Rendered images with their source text
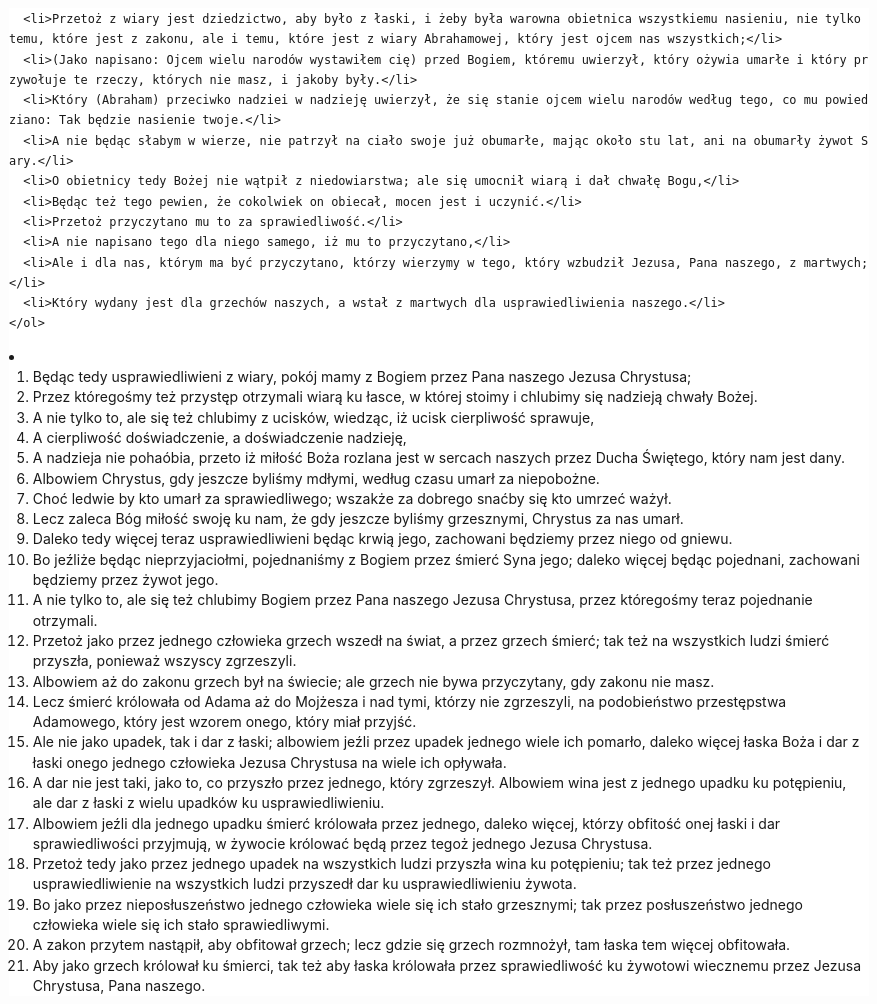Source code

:       <li>Przetoż z wiary jest dziedzictwo, aby było z łaski, i żeby była warowna obietnica wszystkiemu nasieniu, nie tylko temu, które jest z zakonu, ale i temu, które jest z wiary Abrahamowej, który jest ojcem nas wszystkich;</li>
      <li>(Jako napisano: Ojcem wielu narodów wystawiłem cię) przed Bogiem, któremu uwierzył, który ożywia umarłe i który przywołuje te rzeczy, których nie masz, i jakoby były.</li>
      <li>Który (Abraham) przeciwko nadziei w nadzieję uwierzył, że się stanie ojcem wielu narodów według tego, co mu powiedziano: Tak będzie nasienie twoje.</li>
      <li>A nie będąc słabym w wierze, nie patrzył na ciało swoje już obumarłe, mając około stu lat, ani na obumarły żywot Sary.</li>
      <li>O obietnicy tedy Bożej nie wątpił z niedowiarstwa; ale się umocnił wiarą i dał chwałę Bogu,</li>
      <li>Będąc też tego pewien, że cokolwiek on obiecał, mocen jest i uczynić.</li>
      <li>Przetoż przyczytano mu to za sprawiedliwość.</li>
      <li>A nie napisano tego dla niego samego, iż mu to przyczytano,</li>
      <li>Ale i dla nas, którym ma być przyczytano, którzy wierzymy w tego, który wzbudził Jezusa, Pana naszego, z martwych;</li>
      <li>Który wydany jest dla grzechów naszych, a wstał z martwych dla usprawiedliwienia naszego.</li>
    </ol>
  </li>
  <li>
    <ol>
      <li>Będąc tedy usprawiedliwieni z wiary, pokój mamy z Bogiem przez Pana naszego Jezusa Chrystusa;</li>
      <li>Przez któregośmy też przystęp otrzymali wiarą ku łasce, w której stoimy i chlubimy się nadzieją chwały Bożej.</li>
      <li>A nie tylko to, ale się też chlubimy z ucisków, wiedząc, iż ucisk cierpliwość sprawuje,</li>
      <li>A cierpliwość doświadczenie, a doświadczenie nadzieję,</li>
      <li>A nadzieja nie pohaóbia, przeto iż miłość Boża rozlana jest w sercach naszych przez Ducha Świętego, który nam jest dany.</li>
      <li>Albowiem Chrystus, gdy jeszcze byliśmy mdłymi, według czasu umarł za niepobożne.</li>
      <li>Choć ledwie by kto umarł za sprawiedliwego; wszakże za dobrego snaćby się kto umrzeć ważył.</li>
      <li>Lecz zaleca Bóg miłość swoję ku nam, że gdy jeszcze byliśmy grzesznymi, Chrystus za nas umarł.</li>
      <li>Daleko tedy więcej teraz usprawiedliwieni będąc krwią jego, zachowani będziemy przez niego od gniewu.</li>
      <li>Bo jeźliże będąc nieprzyjaciołmi, pojednaniśmy z Bogiem przez śmierć Syna jego; daleko więcej będąc pojednani, zachowani będziemy przez żywot jego.</li>
      <li>A nie tylko to, ale się też chlubimy Bogiem przez Pana naszego Jezusa Chrystusa, przez któregośmy teraz pojednanie otrzymali.</li>
      <li>Przetoż jako przez jednego człowieka grzech wszedł na świat, a przez grzech śmierć; tak też na wszystkich ludzi śmierć przyszła, ponieważ wszyscy zgrzeszyli.</li>
      <li>Albowiem aż do zakonu grzech był na świecie; ale grzech nie bywa przyczytany, gdy zakonu nie masz.</li>
      <li>Lecz śmierć królowała od Adama aż do Mojżesza i nad tymi, którzy nie zgrzeszyli, na podobieństwo przestępstwa Adamowego, który jest wzorem onego, który miał przyjść.</li>
      <li>Ale nie jako upadek, tak i dar z łaski; albowiem jeźli przez upadek jednego wiele ich pomarło, daleko więcej łaska Boża i dar z łaski onego jednego człowieka Jezusa Chrystusa na wiele ich opływała.</li>
      <li>A dar nie jest taki, jako to, co przyszło przez jednego, który zgrzeszył. Albowiem wina jest z jednego upadku ku potępieniu, ale dar z łaski z wielu upadków ku usprawiedliwieniu.</li>
      <li>Albowiem jeźli dla jednego upadku śmierć królowała przez jednego, daleko więcej, którzy obfitość onej łaski i dar sprawiedliwości przyjmują, w żywocie królować będą przez tegoż jednego Jezusa Chrystusa.</li>
      <li>Przetoż tedy jako przez jednego upadek na wszystkich ludzi przyszła wina ku potępieniu; tak też przez jednego usprawiedliwienie na wszystkich ludzi przyszedł dar ku usprawiedliwieniu żywota.</li>
      <li>Bo jako przez nieposłuszeństwo jednego człowieka wiele się ich stało grzesznymi; tak przez posłuszeństwo jednego człowieka wiele się ich stało sprawiedliwymi.</li>
      <li>A zakon przytem nastąpił, aby obfitował grzech; lecz gdzie się grzech rozmnożył, tam łaska tem więcej obfitowała.</li>
      <li>Aby jako grzech królował ku śmierci, tak też aby łaska królowała przez sprawiedliwość ku żywotowi wiecznemu przez Jezusa Chrystusa, Pana naszego.</li>
    </ol>
  </li>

● **Task to carry out**
Copy out the lines above word for word, beginning at the line that has "ojcem nas wszystkich;</li>" and stopping after the line that has "<li>(Jako napisano: Ojcem".

● **Answer**
:       <li>Przetoż z wiary jest dziedzictwo, aby było z łaski, i żeby była warowna obietnica wszystkiemu nasieniu, nie tylko temu, które jest z zakonu, ale i temu, które jest z wiary Abrahamowej, który jest ojcem nas wszystkich;</li>
      <li>(Jako napisano: Ojcem wielu narodów wystawiłem cię) przed Bogiem, któremu uwierzył, który ożywia umarłe i który przywołuje te rzeczy, których nie masz, i jakoby były.</li>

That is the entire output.